Originally posted by: thraashman
Originally posted by: Zenmervolt
Originally posted by: R Nilla
Originally posted by: Zenmervolt
Nothing in the article suggests that her cancer is terminal, and you can bet that the writer would have mentioned that in order to enhance the emotional appeal if it were so.
Additionally, the fact that she wants to do it does not address my point that she shouldn't be so fixated on an empty ceremony. How long she has to live is irrelevant, logically, to my point. Divorce emotion from your thinking and base this off of pure logic.
ZV
Logically, the simplest solution for all parties involved would be to let her walk during this ceremony. What harm is done in allowing this to take place?
There is no harm done by her not walking either.
My point is simply that walking or not walking should, rationally, be neutral.
ZV
Ok, any cancer that requires two sugeries and weeks of radiation therapy is no small thing. It doesn't even say that she's better, just that this is the reason she's been out. So it's very likely (what with about 25% of all deaths in the US being cancer related) that she isn't able to live long enough to look back on this moment. In life we're often remembered for our accomplishments, and this may very well be the last one this girl has a real chance at.
The harm here is in not allowing a girl who wants nothing more than to graduate with her friends and classmates get the symbolic honor walking.

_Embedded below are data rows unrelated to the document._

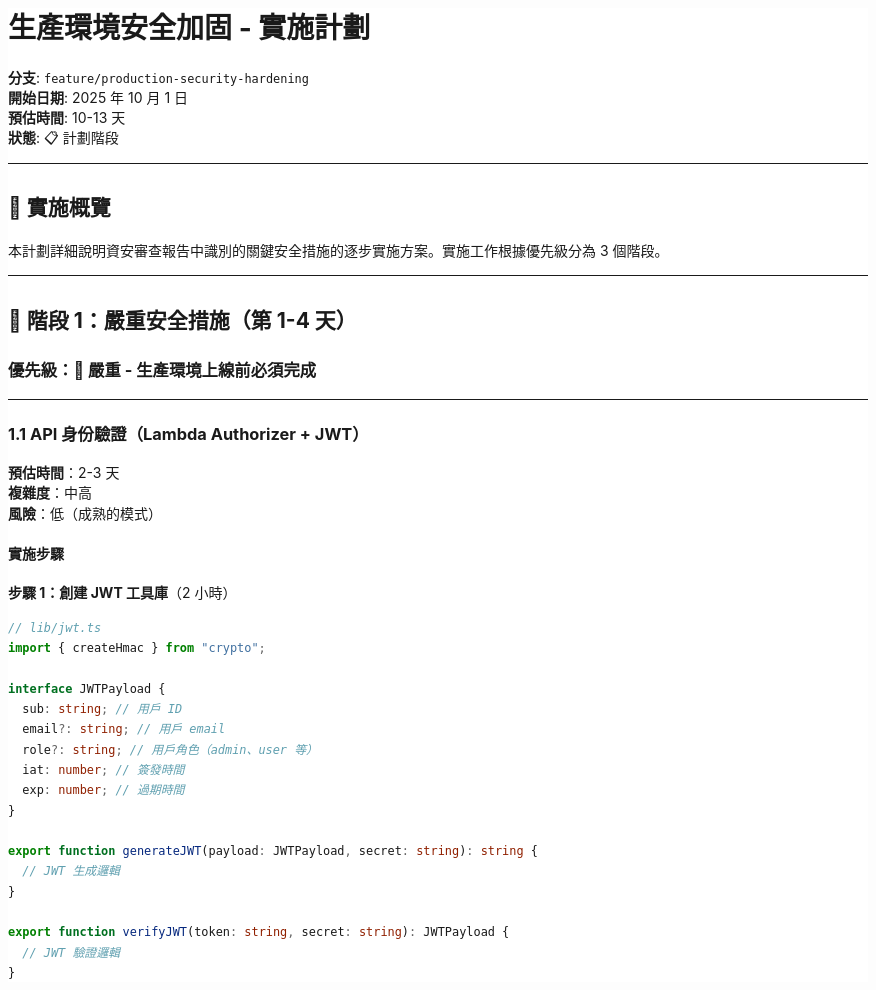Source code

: # 生產環境安全加固 - 實施計劃

**分支**: `feature/production-security-hardening`  
**開始日期**: 2025 年 10 月 1 日  
**預估時間**: 10-13 天  
**狀態**: 📋 計劃階段

---

## 🎯 實施概覽

本計劃詳細說明資安審查報告中識別的關鍵安全措施的逐步實施方案。實施工作根據優先級分為 3 個階段。

---

## 📅 階段 1：嚴重安全措施（第 1-4 天）

### 優先級：🔴 嚴重 - 生產環境上線前必須完成

---

### 1.1 API 身份驗證（Lambda Authorizer + JWT）

**預估時間**：2-3 天  
**複雜度**：中高  
**風險**：低（成熟的模式）

#### 實施步驟

**步驟 1：創建 JWT 工具庫**（2 小時）

```typescript
// lib/jwt.ts
import { createHmac } from "crypto";

interface JWTPayload {
  sub: string; // 用戶 ID
  email?: string; // 用戶 email
  role?: string; // 用戶角色（admin、user 等）
  iat: number; // 簽發時間
  exp: number; // 過期時間
}

export function generateJWT(payload: JWTPayload, secret: string): string {
  // JWT 生成邏輯
}

export function verifyJWT(token: string, secret: string): JWTPayload {
  // JWT 驗證邏輯
}
```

Hell at my school 1 week before graduation a junior classman was abducted and murdered. Everyone at graduation wore pins in memory, and the next year they called his name at graduation and gave his parents their son's diploma. Though technically he didn't complete that last year, so according to you the school shouldn't have done something like that.

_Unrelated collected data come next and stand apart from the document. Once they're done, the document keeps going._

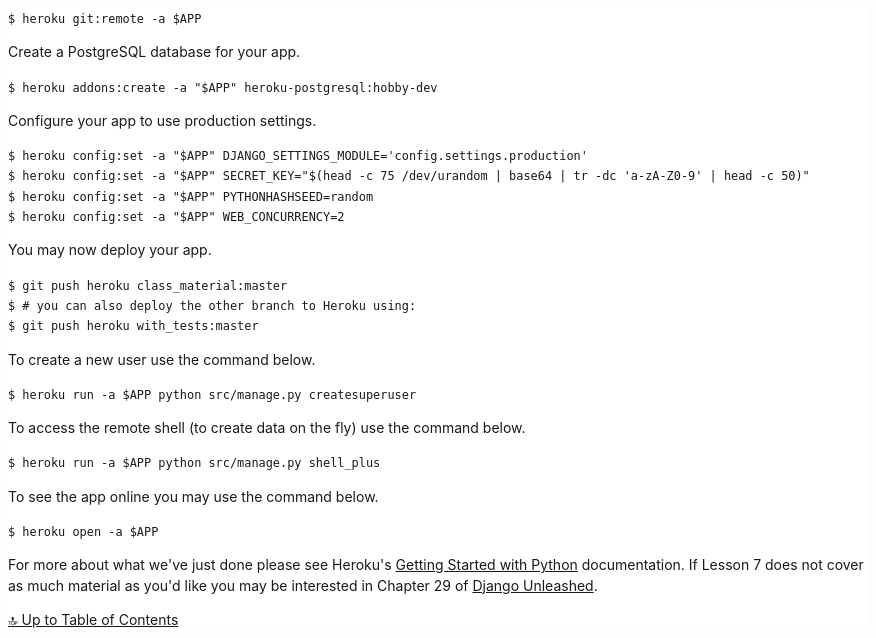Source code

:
```shell
$ heroku git:remote -a $APP
```

Create a PostgreSQL database for your app.

```shell
$ heroku addons:create -a "$APP" heroku-postgresql:hobby-dev
```

Configure your app to use production settings.

```shell
$ heroku config:set -a "$APP" DJANGO_SETTINGS_MODULE='config.settings.production'
$ heroku config:set -a "$APP" SECRET_KEY="$(head -c 75 /dev/urandom | base64 | tr -dc 'a-zA-Z0-9' | head -c 50)"
$ heroku config:set -a "$APP" PYTHONHASHSEED=random
$ heroku config:set -a "$APP" WEB_CONCURRENCY=2
```

You may now deploy your app.

```shell
$ git push heroku class_material:master
$ # you can also deploy the other branch to Heroku using:
$ git push heroku with_tests:master
```

To create a new user use the command below.

```shell
$ heroku run -a $APP python src/manage.py createsuperuser
```

To access the remote shell (to create data on the fly) use the command
below.

```shell
$ heroku run -a $APP python src/manage.py shell_plus
```

To see the app online you may use the command below.

```shell
$ heroku open -a $APP
```

For more about what we've just done please see Heroku's [Getting
Started with Python] documentation. If Lesson 7 does not cover
as much material as you'd like you may be interested in Chapter 29 of
[Django Unleashed].

[Getting Started with Python]: https://devcenter.heroku.com/articles/getting-started-with-python#introduction
[Django Unleashed]: https://django-unleashed.com/

[🔝 Up to Table of Contents](#table-of-contents)




[Andrew Pinkham]: https://andrewsforge.com
[Python Web Development]: https://pywebdev.com
[Oreilly Online]: https://learning.oreilly.com/videos/web-development-in/9780134659824/
[JamBon Software]: https://www.jambonsw.com
[Python]: https://www.python.org/downloads/
[pip]: https://pip.pypa.io/en/stable/installing/
[`virtualenvwrapper`]: https://virtualenvwrapper.readthedocs.io/en/latest/install.html
[Docker]: https://www.docker.com/get-started
[Docker-Compose]: https://docs.docker.com/compose/
[PostgreSQL]: https://www.postgresql.org/
[Django 2.1]: https://docs.djangoproject.com/en/2.1/
[`ViewSets`]: https://www.django-rest-framework.org/api-guide/viewsets/
[`APIView`]: http://www.cdrf.co/3.7/rest_framework.views/APIView.html
[`HyperlinkedRelatedField`]: https://www.django-rest-framework.org/api-guide/relations/#hyperlinkedrelatedfield
[`CreateView`]: http://ccbv.co.uk/projects/Django/2.0/django.views.generic.edit/CreateView/
[`UpdateView`]: http://ccbv.co.uk/projects/Django/2.0/django.views.generic.edit/UpdateView/
[`DeleteView`]: http://ccbv.co.uk/projects/Django/2.0/django.views.generic.edit/DeleteView/
[`DefaultRouter`]: https://www.django-rest-framework.org/api-guide/routers/#defaultrouter
[on Github]: https://github.com/jambonrose/python-web-dev-21-2
[`with_tests` branch]: https://github.com/jambonrose/python-web-dev-21-2/tree/with_tests
[12 Factor App]: https://12factor.net/
[Heroku]: https://www.heroku.com/
[sign up for Heroku]: https://signup.heroku.com/
[Heroku CLI]: https://devcenter.heroku.com/articles/heroku-cli#download-and-install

Another example. I graduated college in December 2004. In March 2005 my grandfather died. I was his youngest grandchild and the last to graduate college. It meant a lot to me that I was able to graduate college and celebrate that moment with him before he passed away. Things like this can mean alot to someone.
If I were that classes Valedictorian I would recognize her in my speech and ask that the entire class walk out right now if they don't allow her to walk with them, and then proceed to walk out myself. What you and some others in here fail to realize is that it's very often a good idea to allow our emotions to dictate actions. It makes the world a better place.